→ **Problem set**
a) Quote the PGR and humic acid thread word for word, starting with "# PGR and Humic" and going on through "hurts to ask.".
b) From the PGR and humic acid thread, list each distinct username that appears in a post heading, in order of first appearance.

→ **Document excerpt**
*-*-*
# PGR and Humic Acid



## gatormac2112 (Sep 14, 2017)

I applied PGR for the first time today several hours ago. Is there a need to water PGR in at all? I wouldn't think so, but it never hurts to ask.

Also, I would like to include humate in my lawn regimen. Is their any pro or con for liquid humate vs dispensable granules? I like the idea of just spraying it on the lawn. Where is everyone getting their humate?


----------



## Ral1121 (Mar 19, 2018)

You want to wait an hr before you water. You need to give the pgr a chance to be absorbed through the leaf blade. It you water right away you will not give it a chance


----------



## gatormac2112 (Sep 14, 2017)

Ral1121 said:


> You want to wait an hr before you water. You need to give the pgr a chance to be absorbed through the leaf blade. It you water right away you will not give it a chance


It's been about 7 hours, I was just wondering if there was a need to water it. It's not time to irrigate and wasn't going to if it wasn't necessary or beneficial


----------



## SGrabs33 (Feb 13, 2017)
*-*-*
→ **Given entries**
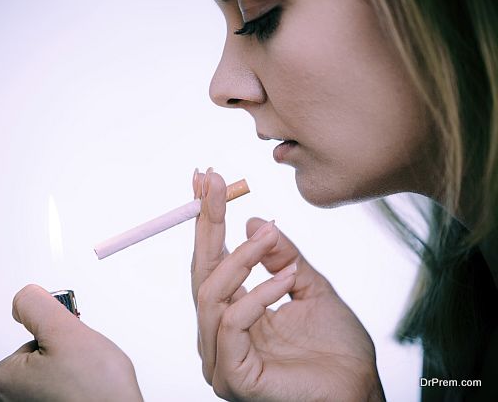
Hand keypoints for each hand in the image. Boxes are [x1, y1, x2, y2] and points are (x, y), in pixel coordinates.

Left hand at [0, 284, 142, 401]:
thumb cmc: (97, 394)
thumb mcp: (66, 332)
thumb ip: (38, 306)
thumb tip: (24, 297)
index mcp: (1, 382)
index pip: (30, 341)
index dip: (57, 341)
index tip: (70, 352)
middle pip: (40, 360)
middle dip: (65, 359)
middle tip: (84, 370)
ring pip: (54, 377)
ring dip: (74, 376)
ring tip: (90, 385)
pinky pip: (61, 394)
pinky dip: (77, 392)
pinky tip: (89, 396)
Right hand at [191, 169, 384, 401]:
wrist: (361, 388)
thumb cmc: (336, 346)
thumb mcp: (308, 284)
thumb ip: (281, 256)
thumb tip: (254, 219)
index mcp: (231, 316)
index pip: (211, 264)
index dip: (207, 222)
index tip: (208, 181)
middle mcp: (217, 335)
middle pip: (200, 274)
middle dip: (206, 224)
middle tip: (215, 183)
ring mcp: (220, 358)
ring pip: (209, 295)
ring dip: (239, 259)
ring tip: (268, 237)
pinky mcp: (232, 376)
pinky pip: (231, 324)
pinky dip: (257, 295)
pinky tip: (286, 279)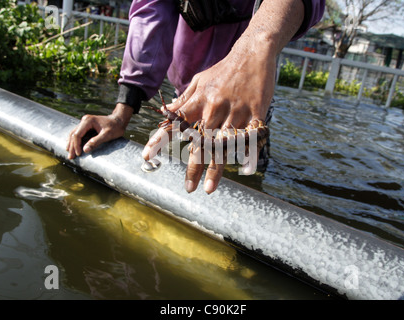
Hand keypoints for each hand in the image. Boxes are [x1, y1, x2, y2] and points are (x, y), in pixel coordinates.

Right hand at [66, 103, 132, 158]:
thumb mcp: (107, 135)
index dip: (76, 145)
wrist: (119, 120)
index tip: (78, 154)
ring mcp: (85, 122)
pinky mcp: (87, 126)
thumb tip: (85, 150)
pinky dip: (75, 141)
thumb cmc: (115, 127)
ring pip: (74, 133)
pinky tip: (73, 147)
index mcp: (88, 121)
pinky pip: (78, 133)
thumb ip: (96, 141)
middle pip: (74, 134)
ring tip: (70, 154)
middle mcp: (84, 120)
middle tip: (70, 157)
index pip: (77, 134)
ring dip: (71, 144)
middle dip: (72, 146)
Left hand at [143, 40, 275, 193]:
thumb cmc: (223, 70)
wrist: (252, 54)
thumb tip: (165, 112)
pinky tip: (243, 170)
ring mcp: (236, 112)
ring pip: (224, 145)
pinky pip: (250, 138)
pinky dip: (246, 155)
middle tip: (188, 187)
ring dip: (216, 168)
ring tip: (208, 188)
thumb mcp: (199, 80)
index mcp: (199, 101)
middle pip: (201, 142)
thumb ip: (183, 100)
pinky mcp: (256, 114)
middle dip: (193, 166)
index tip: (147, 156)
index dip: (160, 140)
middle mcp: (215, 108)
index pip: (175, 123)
*-*-*
→ **Solutions to each task**
a)
# PGR and Humic Acid



## gatormac2112 (Sep 14, 2017)

I applied PGR for the first time today several hours ago. Is there a need to water PGR in at all? I wouldn't think so, but it never hurts to ask.

b)
gatormac2112
Ral1121
SGrabs33